Could be an issue in the way we build nuraft I did try that, using the same CI commands to build it and found the same error. Weird this does not happens in other CI's

brbzull0 avatar Mar 22 '24 14:03 brbzull0

stek_share:

[Mar 20 14:07:18.869] traffic_server NOTE: plugin.config loading ...
[Mar 20 14:07:18.869] traffic_server NOTE: loading plugin '/tmp/sandbox/stek_share/ts1/plugin/stek_share.so'
[Mar 20 14:07:18.873] traffic_server ERROR: unable to load '/tmp/sandbox/stek_share/ts1/plugin/stek_share.so': /opt/lib/libnuraft.so: undefined symbol: SSL_ctrl
[Mar 20 14:07:18.873] traffic_server FATAL: unable to load '/tmp/sandbox/stek_share/ts1/plugin/stek_share.so': /opt/lib/libnuraft.so: undefined symbol: SSL_ctrl

Could be an issue in the way we build nuraft I did try that, using the same CI commands to build it and found the same error. Weird this does not happens in other CI's

Yeah, I'm tinkering around to see I can get a nuraft build with boringssl, getting some build errors for now.

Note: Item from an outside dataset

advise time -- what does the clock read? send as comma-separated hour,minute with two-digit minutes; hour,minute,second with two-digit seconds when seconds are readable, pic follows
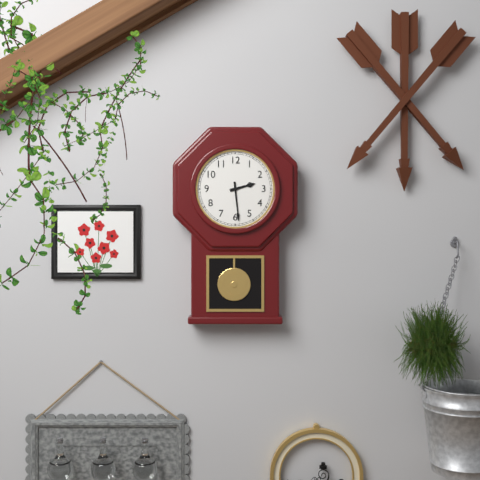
2,29
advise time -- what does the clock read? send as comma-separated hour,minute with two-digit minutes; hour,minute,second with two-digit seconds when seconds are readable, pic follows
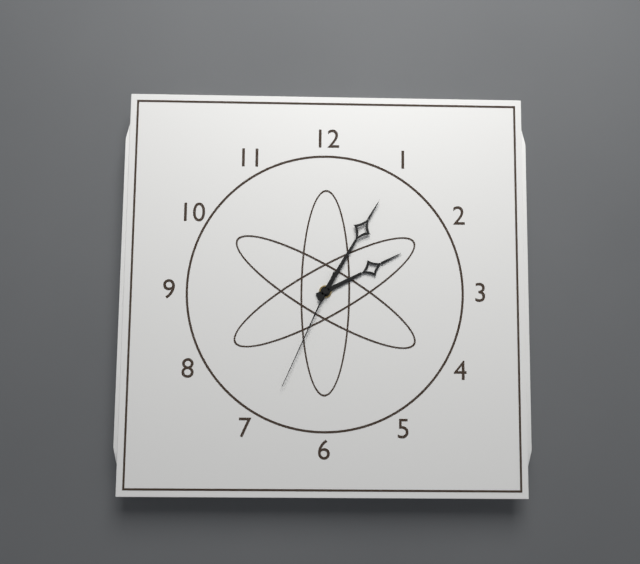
2,05,34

duke8253 avatar Mar 22 '24 15:03 duke8253

I have a fix for the stek_share plugin now, ~I'll reference a PR once that's ready.~ #11185

duke8253 avatar Mar 26 '24 15:03 duke8253

I have a fix for the stek_share plugin now, ~I'll reference a PR once that's ready.~ #11185

Latest master quiche autests are passing now: https://ci.trafficserver.apache.org/view/master/job/master/job/quiche/315/consoleFull

Running Test stek_share:.. Passed

bneradt avatar Mar 28 '24 19:03 bneradt

The cause of 0rtt test failure is probably https://github.com/apache/trafficserver/issues/11203

maskit avatar Apr 02 '24 21:04 maskit

Closing this issue. All fixed now. Thanks to everyone!

brbzull0 avatar Apr 08 '24 10:04 brbzull0